5. Increasingly intelligent network edge

The era of edge intelligence has begun as more artificial intelligence (AI) and machine learning (ML) capabilities migrate from the cloud to the network edge. Connected devices in our homes, offices, factories and cars now outnumber the billions of existing cloud-connected PCs and smartphones.

In 2023 and beyond, we will see the dramatic growth of the intelligent, connected edge across all markets and applications. By 2025, an estimated 50 billion connected devices will generate enormous amounts of data, which is growing exponentially. This wealth of data can be leveraged with actionable intelligence to benefit people, networks and businesses everywhere and society at large.

Precision timing technology will continue to be a key enabler of the smart, connected edge, synchronising digital components and cloud-to-edge networks.

6. The Metaverse is (finally) coming

The metaverse embodies the future of the internet. It’s defined by immersive visualisation technologies such as augmented reality/virtual reality/extended reality (AR/VR/XR).

It’s also based on Web3 principles including the decentralisation of user data and user experiences, and greater interoperability built on open standards and blockchain technology. AR/VR/XR technologies will continue to emerge and mature in 2023.

Current technologies still face limitations that must be overcome before the metaverse can scale beyond all the media hype. Next-generation holographic display technologies designed to address these challenges will accelerate the metaverse in 2023, delivering lifelike, high-resolution 3D images viewable with the naked eye. Advances in AR/VR/XR technology in 2023 will begin to impact future workplaces by enabling employees to engage in immersive video conferences while working remotely. These immersive, holographic platforms will require high-precision timing technologies working in concert with next-generation holographic video processors.

7. Out with quartz, in with silicon MEMS

Autonomous driving, 5G infrastructure, IoT expansion, intelligent edge networks and emerging metaverse applications all demand more from today’s timing references.

These compute-intensive, data-driven applications elevate the importance of precision timing technology in system designs. Developers and manufacturers are looking beyond traditional quartz timing solutions for the next generation of timing references.

The reliability, stability, size, power, performance and resilience needed for new and emerging applications are driving a new approach to timing. Just as other industries have siliconised as they have evolved, so must the $10 billion timing market.

Silicon accelerates innovation to help solve difficult timing problems. Whether driven by environmental considerations, stability at higher temperatures or increasing complexity in smaller spaces, precision timing has become an enabler and a differentiator in advanced system design.

Timing devices provide the heartbeat in electronic systems by delivering a consistent signal that is the reference to all other digital components.

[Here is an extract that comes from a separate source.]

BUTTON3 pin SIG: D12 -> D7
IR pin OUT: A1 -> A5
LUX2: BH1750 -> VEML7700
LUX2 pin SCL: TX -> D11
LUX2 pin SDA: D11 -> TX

As an alternative to quartz components, microelectromechanical system (MEMS) technology has emerged in recent years as a primary timing source for a wide range of demanding applications.

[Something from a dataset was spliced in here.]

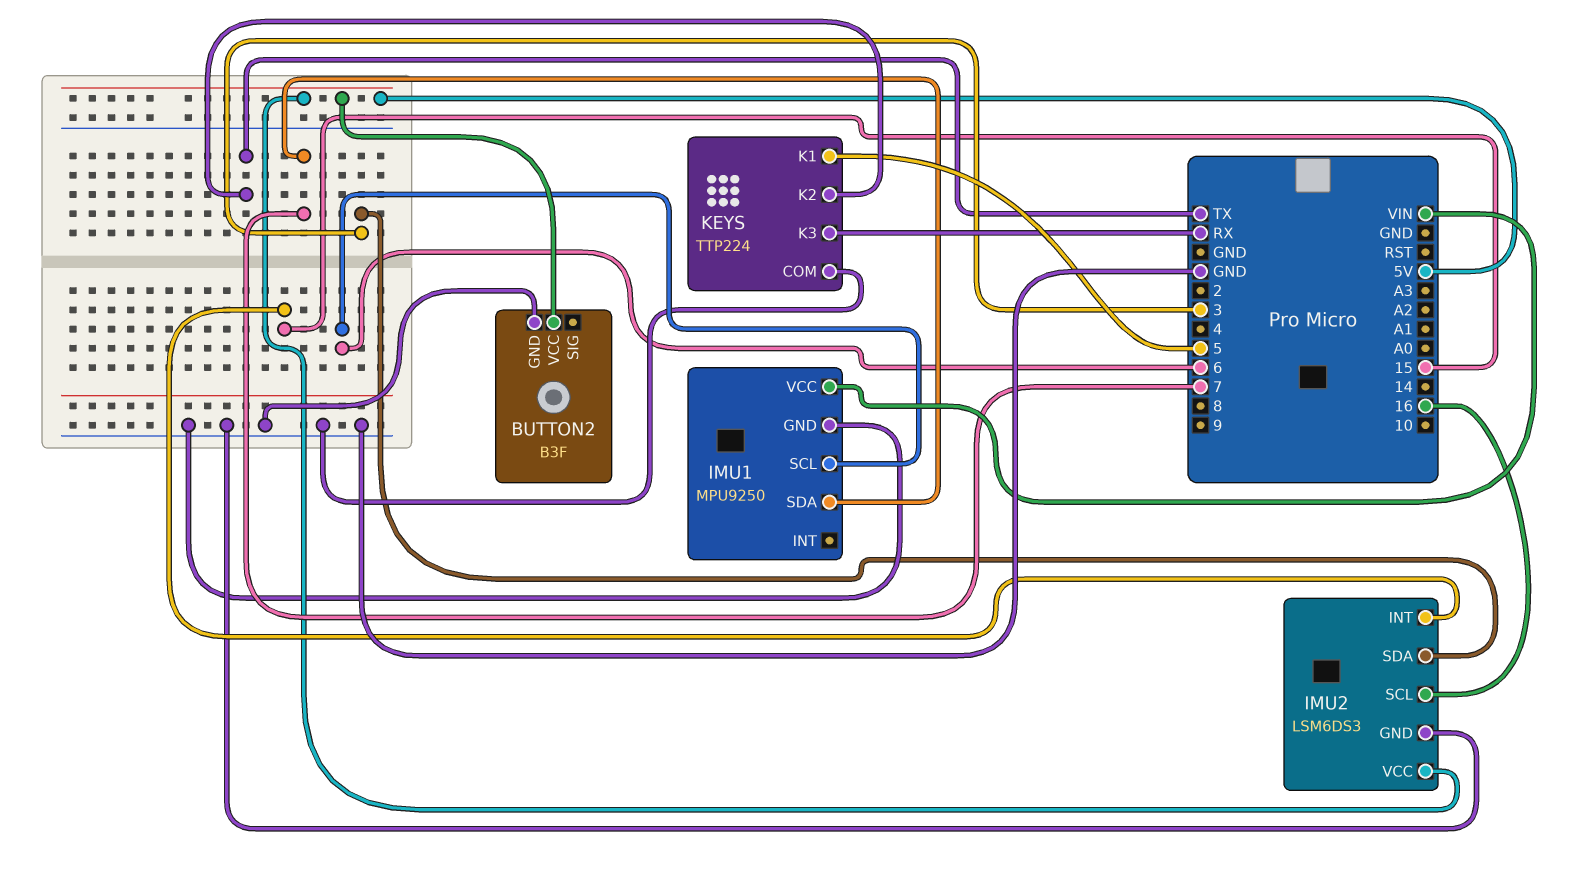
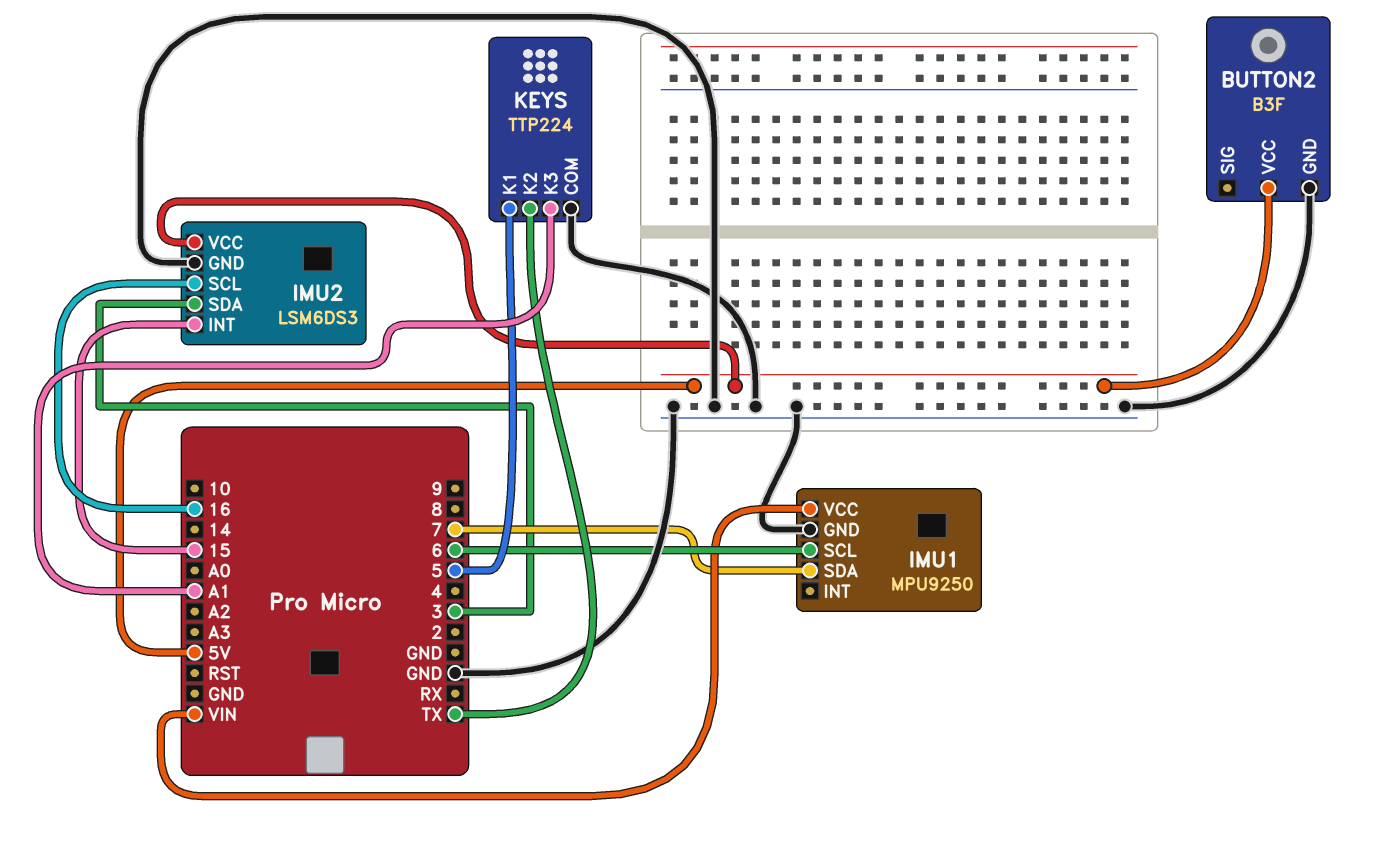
KEYS pin K3: RX -> A1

The benefits of silicon-MEMS technology will enable our ever-evolving connected world, from communications infrastructure and the IoT to automotive and industrial automation to the emergence of edge-based AI and the multiverse.

“Our strategy of being the pure-play leader in precision timing is built on a foundation of innovation, and SiTime is uniquely enabling the connected intelligence revolution,” said Markus Lutz, CTO and Founder of SiTime. “Higher speeds, lower latency and distributed computing are driving new deployment architectures where equipment is subjected to environmental stressors such as shock, vibration and temperature changes, all of which require a new timing technology paradigm. Precision timing based on SiTime’s MEMS technology delivers up to 4x better stability, 4x lower power, 30x higher reliability and 10x better resilience to shock, vibration, and temperature changes. These precision timing enhancements will enable the electronics of tomorrow.”